De Europese richtlijnen voor de behandeling van endocarditis raden de vorming van een ‘endocarditisteam’ aan.26 Dit multidisciplinaire team, bestaande uit cardiologen, microbiologen, infectiologen, nucleair-geneeskundigen, thoraxchirurgen en radiologen dient gezamenlijk beslissingen te nemen over de behandeling en diagnostiek van patiënten met endocarditis. Gezien de hoge mortaliteit, het frequent optreden van complicaties en de regelmatige noodzaak tot operatief ingrijpen is het aan te bevelen dat alle patiënten met (verdenking op) SAE in een endocarditisteam worden besproken.

Conclusie
Endocarditis door Staphylococcus aureus is een ziekte met een hoge morbiditeit en mortaliteit en een sterk wisselende presentatie.

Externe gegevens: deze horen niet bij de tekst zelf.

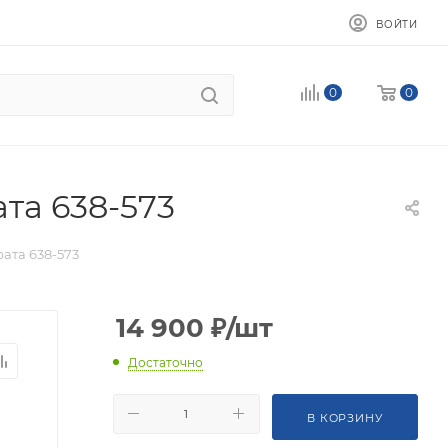
ВОЙТИ
0
0
та 638-573
ата 638-573
14 900
₽
/шт
Достаточно
В КОРЗИНУ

De diagnose is vaak moeilijk te stellen, kan niet worden uitgesloten op basis van het klinische beeld en wordt regelmatig gemist met fatale gevolgen. Elke patiënt met SAB dient daarom grondig te worden onderzocht op SAE, waarbij men zich bewust moet zijn van de valkuilen van het variabele klinische beeld en de beperkingen van zowel transthoracale als transoesofageale echocardiografie. Bij elke patiënt met SAB hoort laagdrempelig echocardiografie te worden verricht. De behandeling van SAE gebeurt bij voorkeur in multidisciplinair verband, zoals in een endocarditisteam.